Growing up we see our parents as our rule makers and enforcers.  But only when we get to know ourselves as human beings do we really get to understand them as human beings.  If you've lived enough life (and I'm talking mileage here, not years) to have loved then you understand that enveloping feeling of obsession that come dover you with a new found love.  When you feel someone truly understands you as a person and truly loves you as a person.  Well, your parents felt that too at one time or many.  That longing that we feel, for that instant, no one else in the world understands, was understood by our own parents.  Our dorky moms who dance at weddings like they're reeling in fish in the Adirondacks or our unfiltered fathers who talk about getting crabs in the 70s right in front of our college friends.  Theres a quote that I'll butcher here.  I think I heard it on Oprah but it probably originated from a more profound place like Rikki Lake or Sally Jesse.  I believe it goes: we are not human beings having a spiritual experience, we are spiritual beings having a human experience.
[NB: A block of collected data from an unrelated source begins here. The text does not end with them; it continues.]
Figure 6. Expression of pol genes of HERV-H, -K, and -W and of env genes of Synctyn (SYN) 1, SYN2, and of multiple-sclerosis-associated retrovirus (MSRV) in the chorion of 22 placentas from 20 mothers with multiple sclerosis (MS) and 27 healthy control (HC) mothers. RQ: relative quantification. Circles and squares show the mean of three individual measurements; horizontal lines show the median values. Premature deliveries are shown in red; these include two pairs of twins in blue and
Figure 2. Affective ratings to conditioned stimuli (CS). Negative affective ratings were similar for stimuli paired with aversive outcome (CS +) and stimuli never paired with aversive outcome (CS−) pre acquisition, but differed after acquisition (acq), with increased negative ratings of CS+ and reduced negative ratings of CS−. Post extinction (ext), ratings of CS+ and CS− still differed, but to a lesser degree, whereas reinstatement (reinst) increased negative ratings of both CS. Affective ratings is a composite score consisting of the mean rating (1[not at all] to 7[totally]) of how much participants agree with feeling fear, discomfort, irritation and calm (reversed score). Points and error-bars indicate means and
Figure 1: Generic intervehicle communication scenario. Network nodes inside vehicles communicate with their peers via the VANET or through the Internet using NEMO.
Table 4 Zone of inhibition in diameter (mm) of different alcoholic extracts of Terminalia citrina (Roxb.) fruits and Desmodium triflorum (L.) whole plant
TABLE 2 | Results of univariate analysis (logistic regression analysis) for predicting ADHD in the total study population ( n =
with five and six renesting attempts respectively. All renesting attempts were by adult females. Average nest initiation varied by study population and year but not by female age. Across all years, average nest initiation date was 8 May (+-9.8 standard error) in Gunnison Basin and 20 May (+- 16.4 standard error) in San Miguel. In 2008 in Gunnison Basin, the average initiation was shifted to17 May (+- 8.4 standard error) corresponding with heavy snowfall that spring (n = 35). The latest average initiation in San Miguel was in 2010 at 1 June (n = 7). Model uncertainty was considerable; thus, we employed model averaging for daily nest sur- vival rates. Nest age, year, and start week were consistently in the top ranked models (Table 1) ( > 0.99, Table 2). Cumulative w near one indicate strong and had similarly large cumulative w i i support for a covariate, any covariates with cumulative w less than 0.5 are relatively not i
I think that applies here.  Either way it brings me to my point that the experience of being human is wrought with emotions that really test our limitations.  The heart is a strong muscle both biologically evidenced by my late father as well as emotionally evidenced by everyone's own individual paths.  And our parents have been through it all before we have, probably before having us.

Its sad because I think when you have kids you expect that maybe life with be emotionally easy on you from thereon out.  But I made my mom cry that day I left.  And thats something I think about from time to time.  I made her emotional.  I made her feel that loss, that longing for someone she loves.  I hate that I did that but had no other choice.  And isn't that beautiful?  That we can want something so badly, that comes at such a high cost?  Its tragic.  And thats why all the great plays are tragedies.  Because the human condition is to want what we can't have or to want that which is unattainable if only by some large sacrifice we wouldn't dare wish on an enemy.  In the series finale of HBO's Six Feet Under,  Ruth Fisher, played devastatingly beautifully by Frances Conroy says: If my experience is anything to go by, motherhood is the loneliest thing in the world.  She says this to her daughter right before her daughter moves away from home.  I want to be a parent so badly.  I will be a parent.  I will love this person from the moment they are born and when they leave me, every time they leave me, in all the ways they can leave me, I will mourn.  I will feel that loss that penetrates so deeply I won't know how to stand.  I can feel it now.  I feel homesick for my mother.  I yearn to just be by her side.  And somehow I know that its that loss and that emotion that makes us truly human.  So we have to go through it.  We cannot turn back and we must endure.  That way, at our life's end, we've done what we needed to do.  We've chosen that very loss that feels at times like it could kills us.  We've chosen to endure that loss so that our children can also endure that loss and keep the cycle going.  It's almost sick.

This blog has tired me out.  I don't know how long it will last.  I don't like to think deeply about things because either I make no sense (to myself or to anyone else) or I make too much sense (or so i think).  I get this feeling of infinity.  Like, going on forever.

It's not fun saying goodbye to any one, in any way.

Alright, I gotta do some actual work, bye!